THE RASMUS

"Dead Letters"

(Motor/Universal)

2003

1. First Day Of My Life
2. In The Shadows
3. Still Standing
4. In My Life
5. Time To Burn
6. Guilty
7. Not Like The Other Girls
8. The One I Love
9. Back In The Picture
10. Funeral Song

Non so se qualcuno l’ha già notato, ma i “potenti” della musica stanno facendo di tutto per lanciare un nuovo trend da dare in pasto ad un pubblico decisamente facilone. Pare infatti che qualcuno si sia accorto che spacciando chicchessia come la nuova rivelazione Dark/Gothic (etichetta comunque estremamente generica e soggettiva) si guadagna bene, sperando che tutti i ragazzini che fino a ieri ostentavano capigliature sparate in cielo, di quelle che “pungono”, domani inizino a lustrarsi i canini.
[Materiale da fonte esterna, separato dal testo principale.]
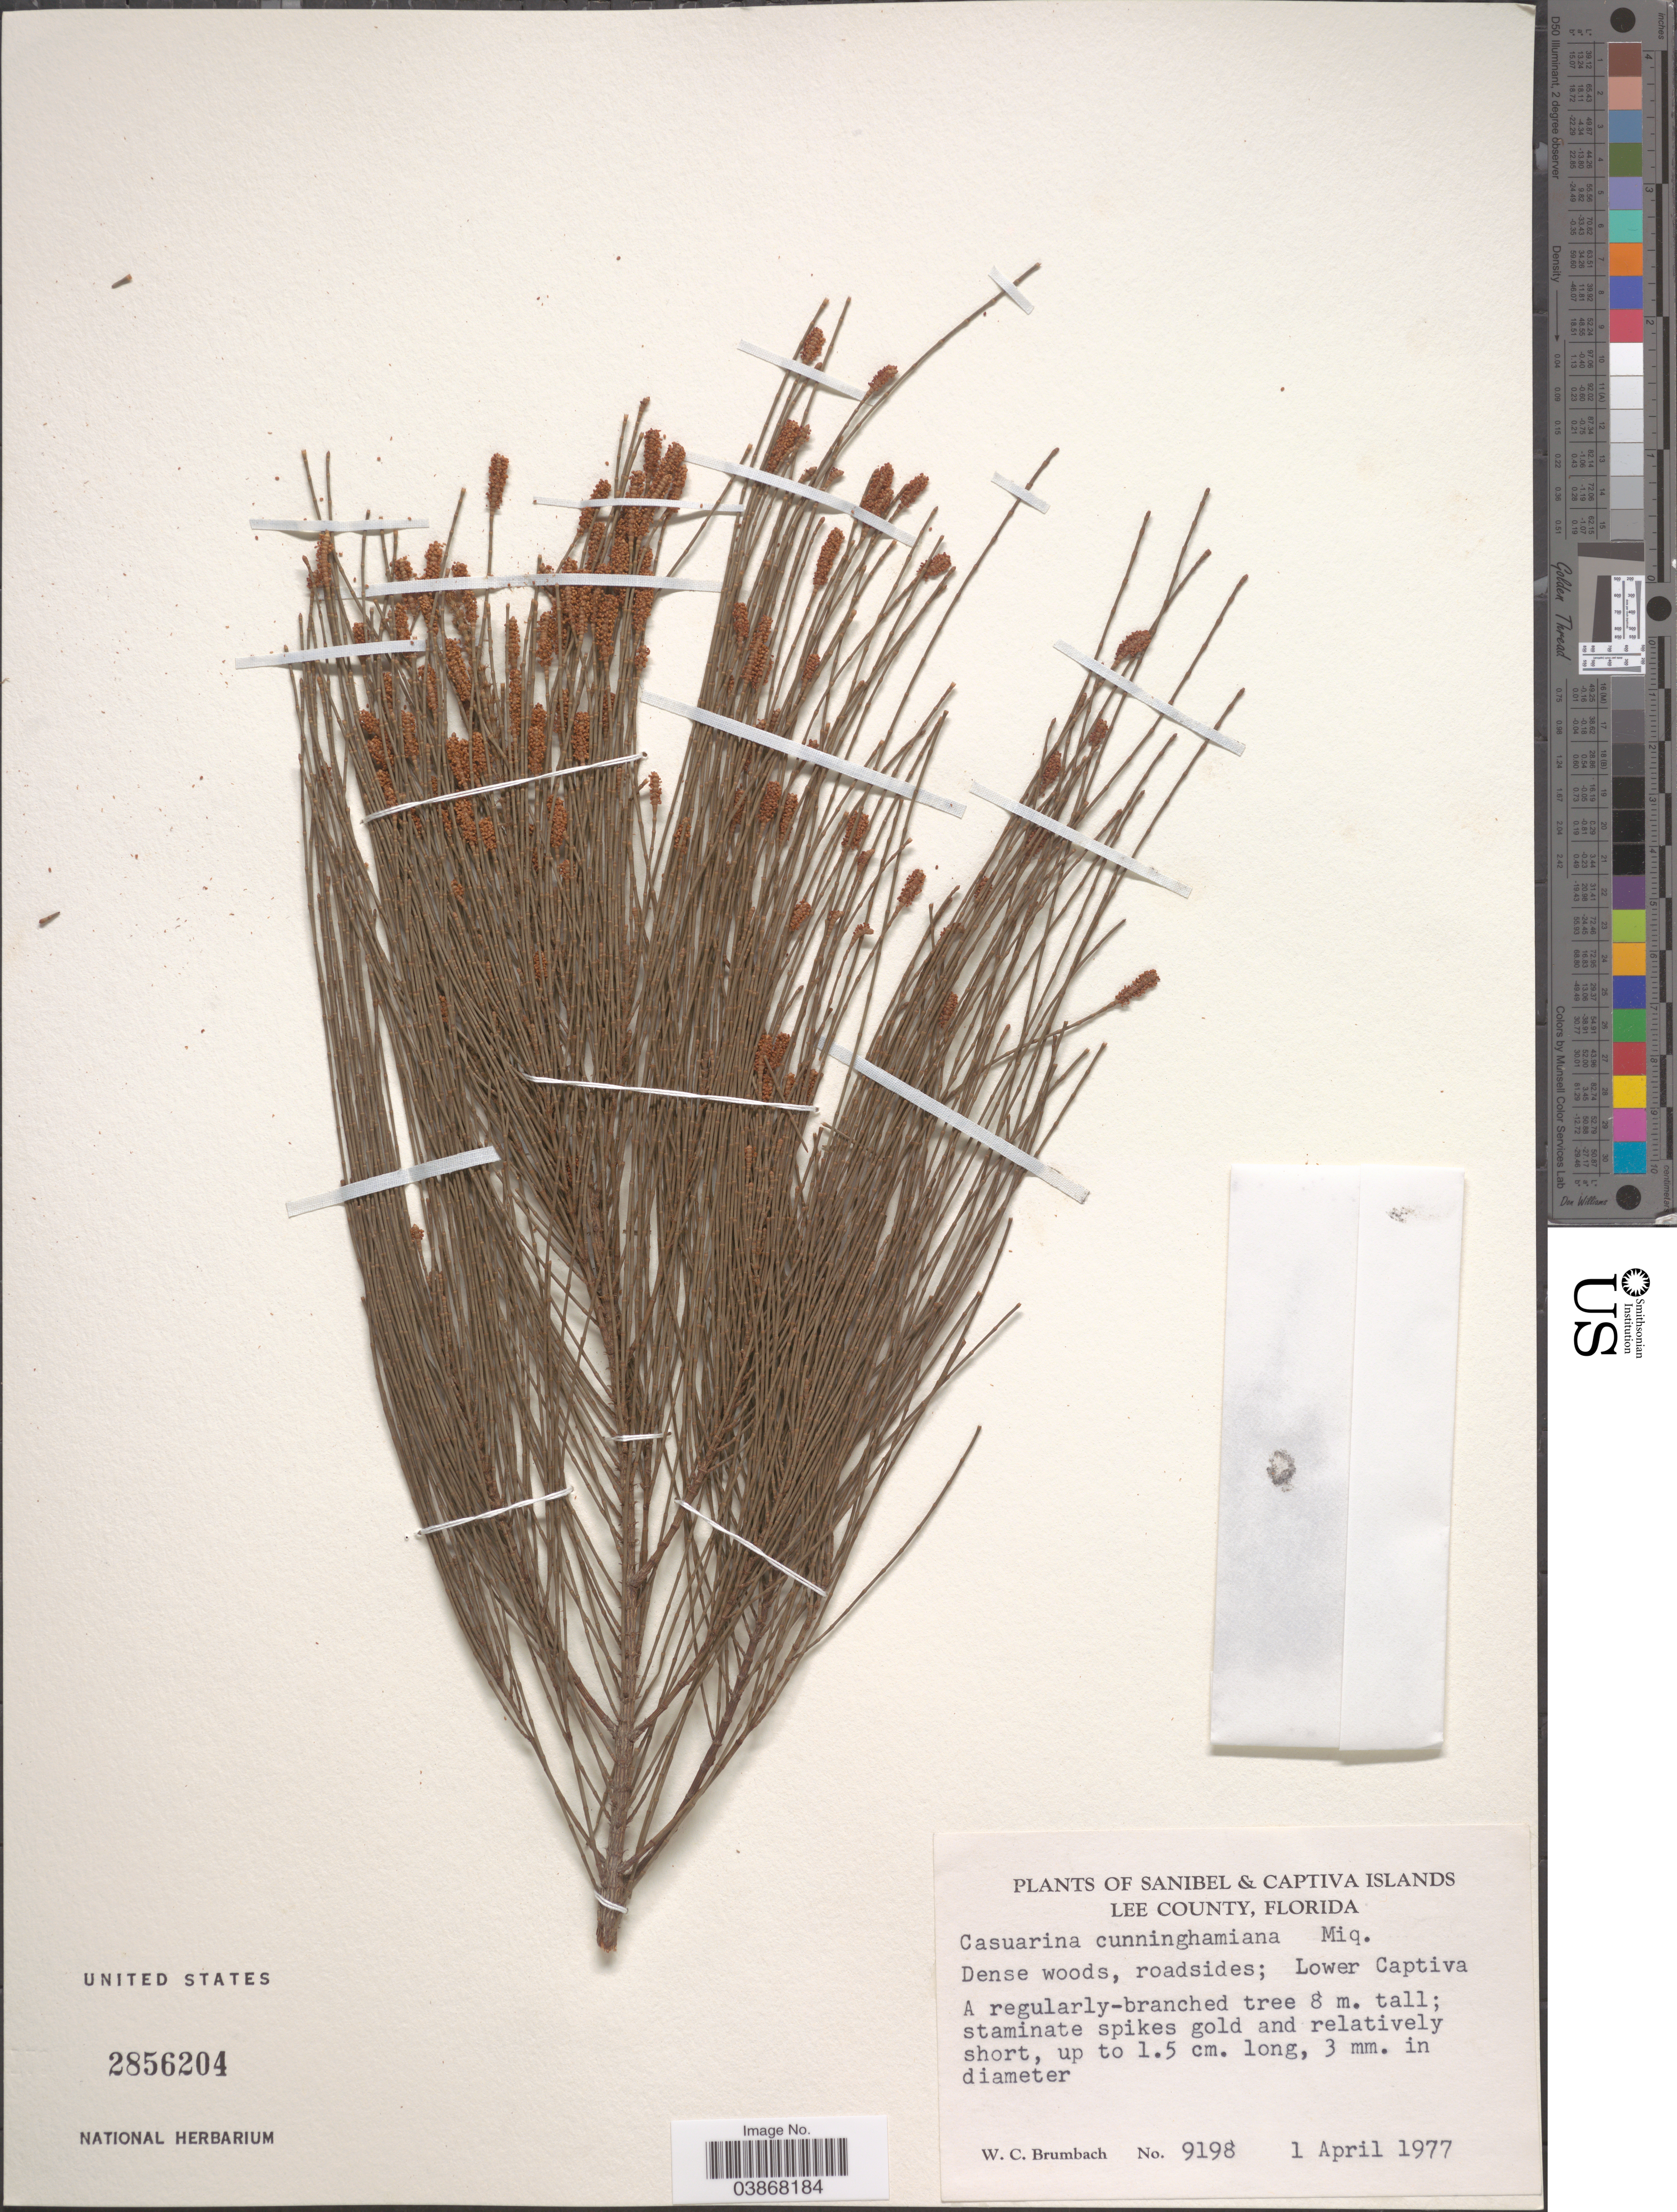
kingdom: Plantae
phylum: Tracheophyta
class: Magnoliopsida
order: Fagales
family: Casuarinaceae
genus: Casuarina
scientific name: Casuarina cunninghamiana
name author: Miq.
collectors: W. C. Brumbach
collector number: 9198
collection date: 1977-04-01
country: United States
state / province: Florida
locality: Lee County. Lower Captiva.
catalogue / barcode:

E la musica ? Ma chi se ne frega di quella, l’importante è creare quell’effetto novità che permetta di vendere qualche centinaio di migliaia di copie presso personaggi che fino a ieri ascoltavano i Linkin Park e l’altro ieri Cristina D’Avena magari. Così hanno prima provato a venderci come Gothic Rock gli Evanescence, ma le cose si fanno grosse adesso che arriva il momento di lanciare anche in Italia i Rasmus. Chi sono i Rasmus ? Qualcuno (giuro di aver letto coi miei occhi) li ha definiti Dark Metal, in realtà sono una power pop band finlandese già campione d’incassi in patria ed in Germania, il cui lavoro precedente, “Into”, aveva saputo subito conquistarmi nella sua orecchiabile semplicità, complice un sound fresco ed immediato fatto di ritornelli e melodie ruffiane, è per questo che attendevo quantomeno con un po’ di curiosità il loro ritorno. Il primo ascolto di questo “Dead Letters” lascia però l’amaro in bocca. Fatta eccezione per brani accattivanti come “In The Shadows” o “Guilty” ci troviamo di fronte a quelli che sembrano scarti malriusciti dal precedente episodio, con risultati che diventano imbarazzanti nel momento in cui i nostri provano a giocare con un sound a tratti più heavy (“First Day Of My Life”, “Time To Burn”, “In My Life”). Completamente privo della freschezza e dell’effetto sorpresa che hanno contribuito a rendere “Into” un piccolo disco di culto, "Dead Letters" è in sostanza una raccolta di canzoni che hanno ben poco da dire, il cui unico scopo sarebbe battere il ferro finché caldo per ricalcare (ed, eventualmente, estendere) il successo cha ha arriso loro al precedente tentativo. Tutto ciò ovviamente sfocia in un lavoro che lascia il tempo che trova. Piacerà a chi non ha mai ascoltato “Into” e a chi dalla musica non pretende altro che mezz’ora senza impegno.